The database connection string above is just an example. Adjust the role and password as necessary. You may need to edit PostgreSQL’s pg_hba.conf to grant the user local login access.

Note

Docker on Mac does not support the --net=host flag. Instead you’ll need to create an IP address alias to the host. Requests for the IP address from inside the container are unable to resolve and fall back to resolution by the host.

sudo ifconfig lo0 10.0.0.10 alias

You should then use 10.0.0.10 as the host in your database connection string. Also remember to include the IP address in the listen_address within postgresql.conf. For instance:

listen_addresses = 'localhost,10.0.0.10'

You might also need to add a new IPv4 local connection within pg_hba.conf. For instance:

host    all             all             10.0.0.10/32            trust

The docker command will then look like this:

# Run the server
docker run --rm -p 3000:3000 \
  -e PGRST_DB_URI="postgres://app_user:password@10.0.0.10/postgres" \
  postgrest/postgrest

Containerized PostgREST and db with docker-compose

To avoid having to install the database at all, you can run both it and the server in containers and link them together with docker-compose.

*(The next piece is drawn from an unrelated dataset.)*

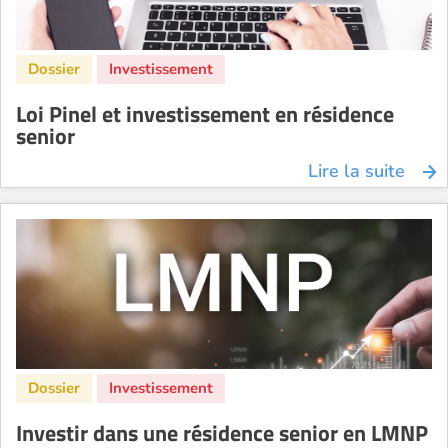
Loi Pinel et investissement en résidence
senior
Lire la suite
Investir dans une résidence senior en LMNP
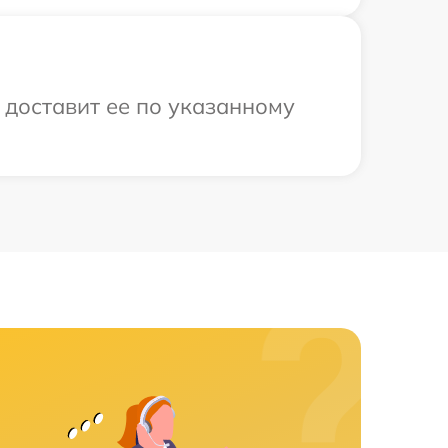
 доставит ее по указанному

Use this configuration:

# docker-compose.yml

version: '3'
services:
  server:
    image: postgrest/postgrest
    ports:
      - "3000:3000"
    environment:
      PGRST_DB_URI: postgres://app_user:password@db:5432/app_db
      PGRST_OPENAPI_SERVER_PROXY_URI: http://127.0.0.1:3000
    depends_on:
      - db
  db:
    image: postgres
    ports:
      - "5432:5432"
    environment:
      POSTGRES_DB: app_db
      POSTGRES_USER: app_user
      POSTGRES_PASSWORD: password
  # Uncomment this if you want to persist the data.
  # volumes:
  #   - "./pgdata:/var/lib/postgresql/data"

Go into the directory where you saved this file and run docker-compose up. You will see the logs of both the database and PostgREST, and be able to access the latter on port 3000.

If you want to have a visual overview of your API in your browser you can add swagger-ui to your docker-compose.yml:

swagger:
  image: swaggerapi/swagger-ui
  ports:
    - "8080:8080"
  expose:
    - "8080"
  environment:
    API_URL: http://localhost:3000/

With this you can see the swagger-ui in your browser on port 8080.

Building from Source

When a pre-built binary does not exist for your system you can build the project from source.

Note

We discourage building and using PostgREST on Alpine Linux because of a reported GHC memory leak on that platform.

You can build PostgREST from source with Stack. It will install any necessary Haskell dependencies on your system.

  • Install Stack for your platform

  • Install Library Dependencies

    Operating System

    Dependencies

    Ubuntu/Debian

    libpq-dev, libgmp-dev, zlib1g-dev

    CentOS/Fedora/Red Hat

    postgresql-devel, zlib-devel, gmp-devel

    BSD

    postgresql12-client

    macOS

    libpq, gmp

  • Build and install binary

    git clone https://github.com/PostgREST/postgrest.git
    cd postgrest
    
    # adjust local-bin-path to taste
    stack build --install-ghc --copy-bins --local-bin-path /usr/local/bin
    

Note

  • If building fails and your system has less than 1GB of memory, try adding a swap file.

  • –install-ghc flag is only needed for the first build and can be omitted in the subsequent builds.

  • Check that the server is installed: postgrest --help.